Originally published October 11 2009
Sun's Plasma Balls Could Wipe Out Human Civilization - Technology is the Achilles Heel
by David Gutierrez, staff writer
(NaturalNews) Natural fluctuations in the sun's atmosphere could cause it to fire a giant plasma ball at Earth, shutting down the planet's electric grids and leading to widespread social collapse, according to a report from the U.S. National Academy of Sciences (NAS).
Funded by NASA, the report draws attention to naturally occurring events known as coronal mass ejections (CME), in which a ball of plasma -- the charged, high-energy particles that comprise stars -- is fired from the sun. If such a ball strikes the Earth, it could produce rapid changes in the planet's magnetic field, leading to a surge of direct current in the long-range power lines that carry electricity through modern power grids.
Modern power grids are designed to carry electricity at extremely high voltage, making them especially susceptible to this kind of magnetic disruption. What they are not designed to do, however, is carry direct current. Transformers are particularly vulnerable, and sudden influx of direct current could cause the wiring inside the devices to melt. The NAS report estimates that within 90 seconds of a plasma ball hitting the Earth's magnetic field, power would be knocked out to 130 million people in the United States alone. The same effect is likely throughout the world.
"A really large storm could be a planetary disaster," said power industry analyst John Kappenman.
In the First World, where everything from transportation to food and water distribution depends on electricity, this could create a humanitarian catastrophe.
"It's just the opposite of how we usually think of natural disasters," Kappenman said. "Usually the less developed regions of the world are most vulnerable, not the highly sophisticated technological regions."
According to the report, potable water would be one of the first losses in the event of such a disaster. Because water pumping relies on electricity, people would have access to tap water only for about half a day, until the amount already in the system ran out. High-rises, which rely on water being pumped to upper floors, would lose water immediately.
All electric-powered transport would stop at once, and automobiles could only run until they ran out of gas, since the pumps at gas stations also rely on electricity. This would quickly cause the shelves at stores to run bare, since the modern "just-in-time" delivery method relies on restocking shelves as they run out, with minimal storage inside shops themselves.
Backup generators at places like hospitals could only run until they ran out of fuel.

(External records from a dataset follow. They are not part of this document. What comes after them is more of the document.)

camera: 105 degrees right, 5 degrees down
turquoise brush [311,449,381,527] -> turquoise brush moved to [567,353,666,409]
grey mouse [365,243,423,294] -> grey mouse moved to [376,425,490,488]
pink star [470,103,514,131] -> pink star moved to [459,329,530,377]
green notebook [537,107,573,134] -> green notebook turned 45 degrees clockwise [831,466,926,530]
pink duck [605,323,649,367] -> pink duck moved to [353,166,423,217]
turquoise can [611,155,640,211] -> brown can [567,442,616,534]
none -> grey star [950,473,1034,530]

According to the report, this translates into 72 hours of minimal care for only the most vulnerable patients. The absence of refrigeration would cause food and many prescription drugs to quickly spoil.

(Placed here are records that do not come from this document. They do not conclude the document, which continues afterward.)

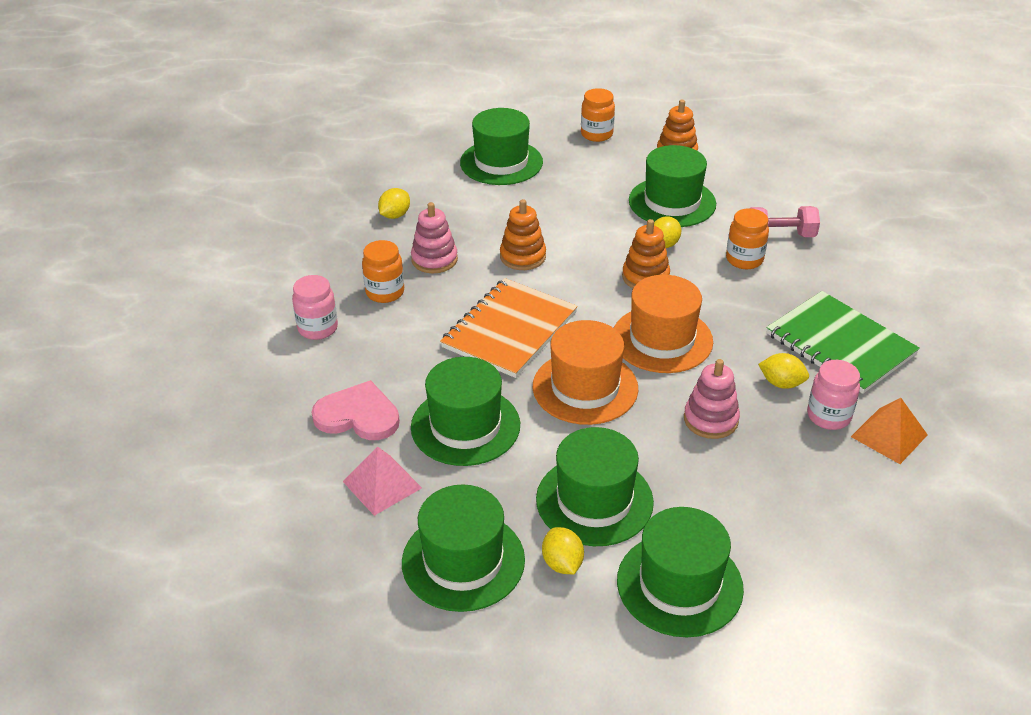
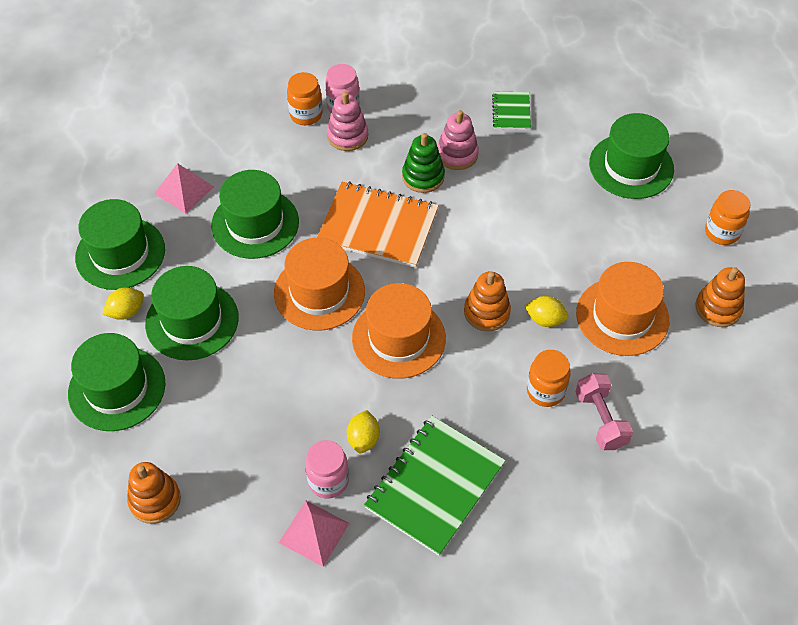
camera: 75 degrees right, 15 degrees up
pink heart [312,380,400,440] -> none
orange jar [362,240,404,303] -> orange jar moved to [287,72,323,125]
yellow lemon [378,188,410,219] -> green notebook [492,92,531,130]
orange stacking toy [500,199,546,270] -> orange stacking toy moved to [127,462,181,524]
green hat [629,145,716,227] -> orange hat [576,262,669,356]
pink stacking toy [684,359,740,439] -> pink stacking toy moved to [327,91,368,151]
orange pyramid [851,398,928,464] -> pink pyramid [279,501,350,567]
none -> green stacking toy [402,133,445,193]

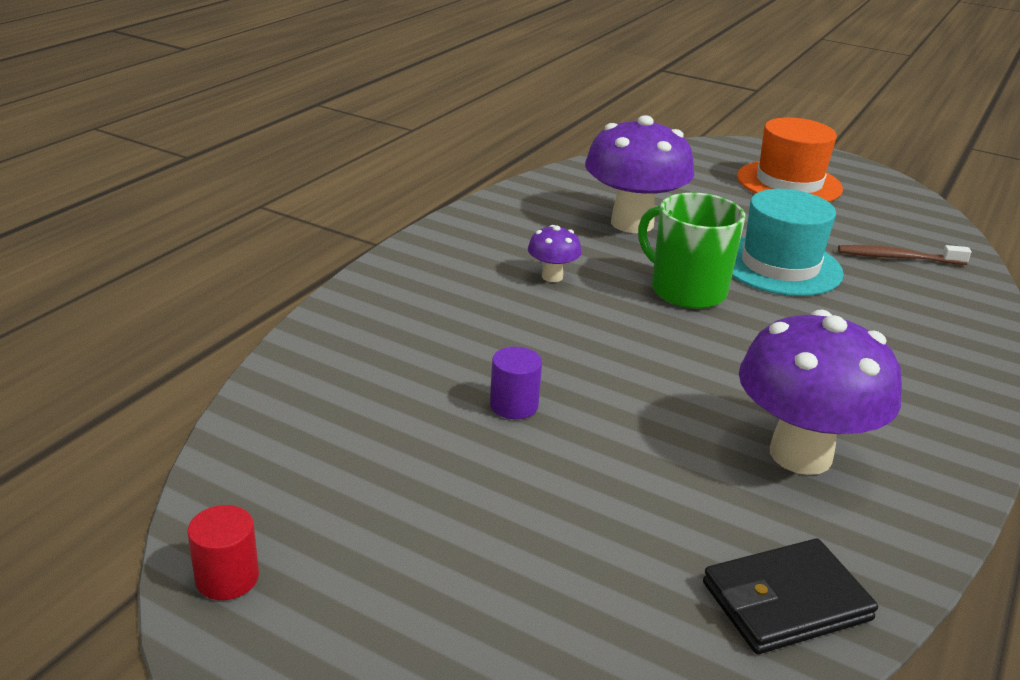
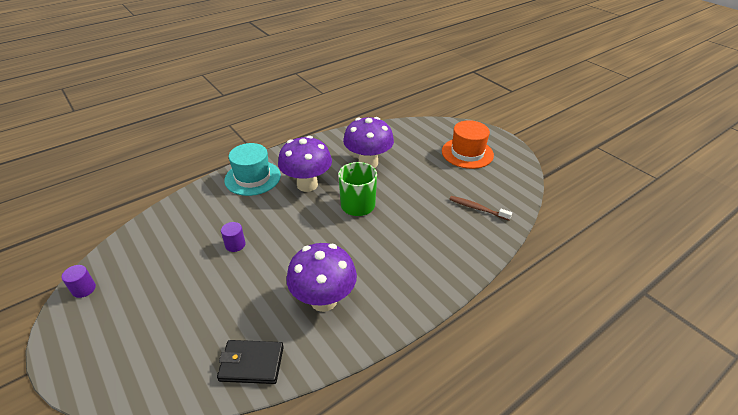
camera: 25 degrees right, 10 degrees up
red cylinder [187,505,259,600] -> purple cylinder [62,265,96,298]
purple mushroom [528,225,582,282] -> purple mushroom [278,136,332,192], size x2.22
turquoise hat [732,189,844,296] -> turquoise hat moved to [224,143,281,196]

The NAS report notes that a technological meltdown on this scale might be impossible to undo. Pumping natural gas or oil requires electricity, and modern transport networks are required to keep coal plants supplied. Nuclear power plants automatically shut down if the power grid fails, and cannot be turned back on until the grid is back to normal. Very few spare transformers exist, meaning that new ones would need to be manufactured to replace most of the burned-out ones. Again, the lack of industrial infrastructure would make this a major challenge.
"We're moving closer and closer to the edge of a possible disaster," said Daniel Baker, chair of the committee that produced the report.

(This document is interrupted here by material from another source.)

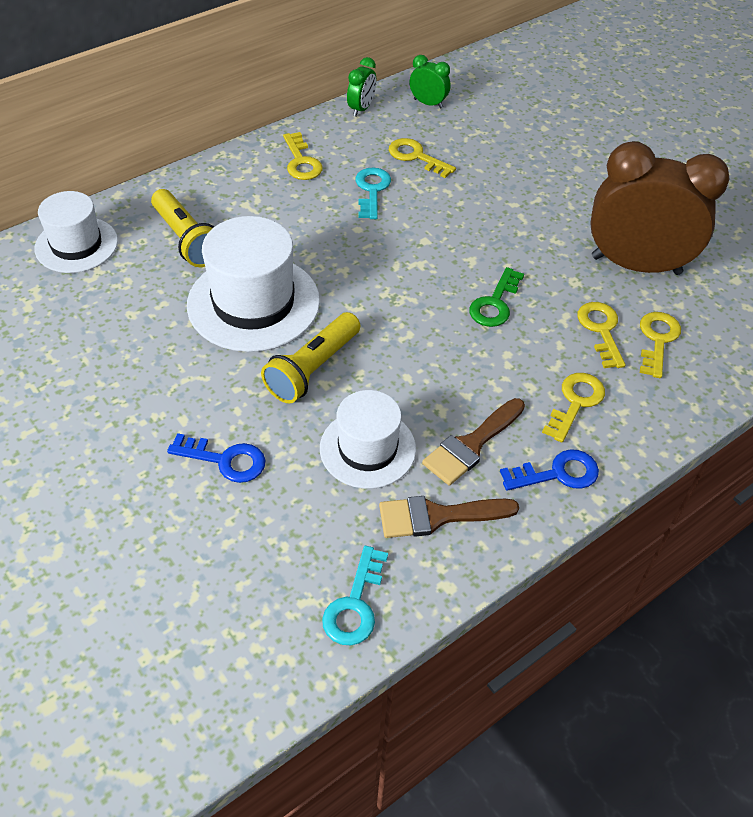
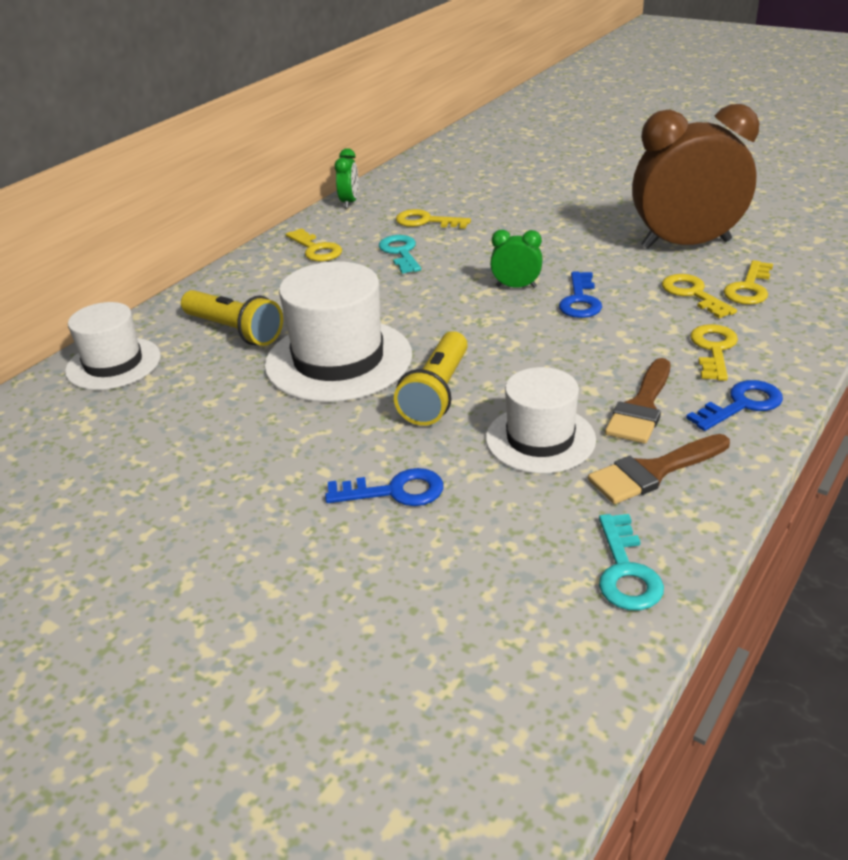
camera: 15 degrees left, 15 degrees down
green clock [409,55,451,109] -> green clock moved to [490,230,543,288]
green key [469,267,524,327] -> blue key [559,272,602,318]
yellow key [640,312,681,378] -> yellow key turned 150 degrees counterclockwise [723,260,773,305]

Although the scenario may sound fantastic and unlikely, scientists warn that there have been precedents. In 1859, a CME known as the Carrington event produced auroras as far south as the equator and caused severe disruptions to the world's telegraph systems. In 1989, a direct current overload in the power grid cut off electricity to 6 million people in Quebec province, Canada. And in 2006, a fluctuation in a small part of Germany's power grid caused a cascading power failure through the wider European grid.
"Scientists are conservative by nature and this group is really thoughtful," said Carrington expert James Green of NASA. "This is a fair and balanced report."
Sources for this story include: www.newscientist.com.